» **Exercise input**:
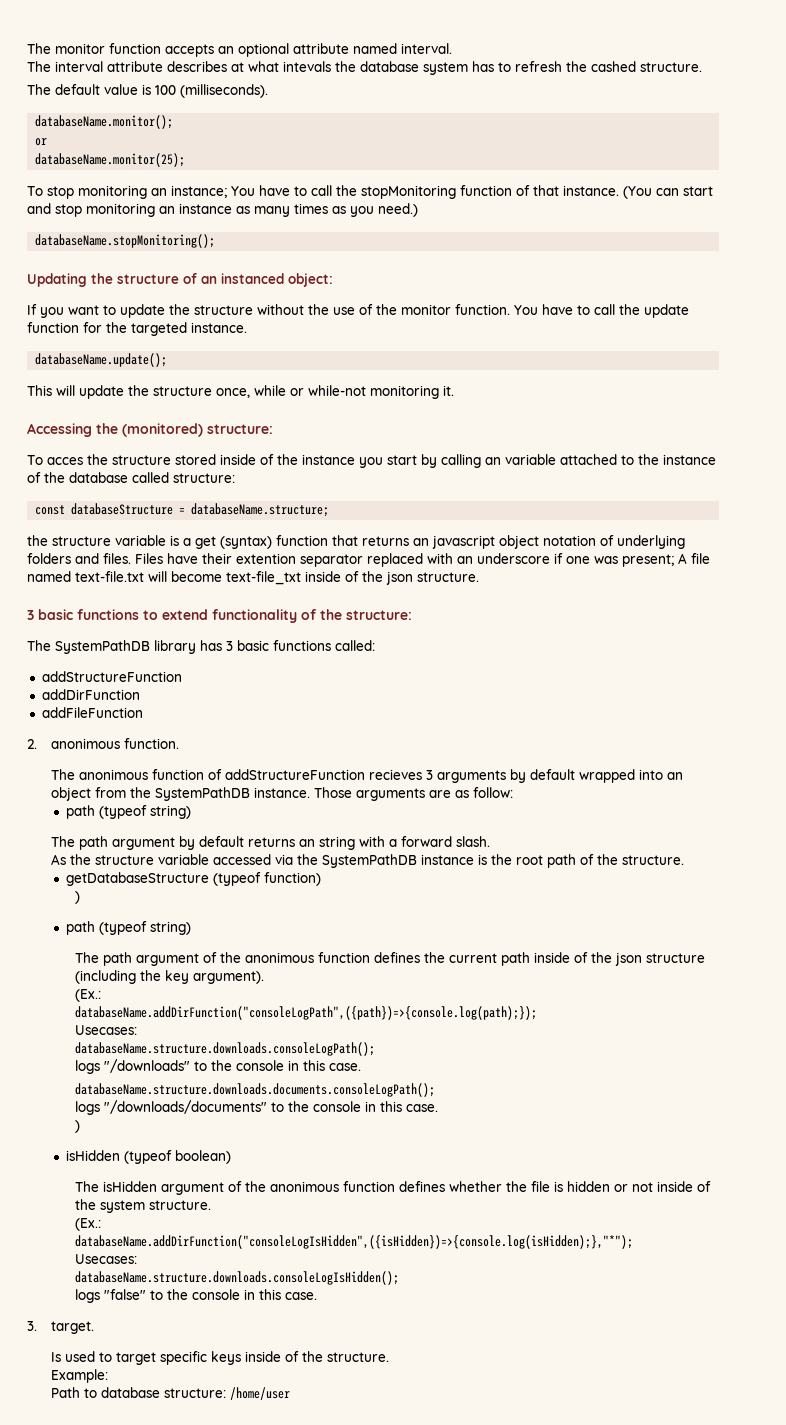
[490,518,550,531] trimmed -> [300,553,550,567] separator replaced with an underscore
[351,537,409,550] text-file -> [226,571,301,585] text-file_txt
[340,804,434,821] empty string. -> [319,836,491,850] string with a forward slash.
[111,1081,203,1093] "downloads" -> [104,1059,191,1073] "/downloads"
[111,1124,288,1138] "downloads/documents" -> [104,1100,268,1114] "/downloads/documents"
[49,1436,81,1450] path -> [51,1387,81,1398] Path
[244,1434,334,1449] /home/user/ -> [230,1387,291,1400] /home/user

» **Brief**:
Should a line in the material contain "with", copy it.

» **Response area**:
[490,518,550,531] trimmed -> [300,553,550,567] separator replaced with an underscore
[340,804,434,821] empty string. -> [319,836,491,850] string with a forward slash.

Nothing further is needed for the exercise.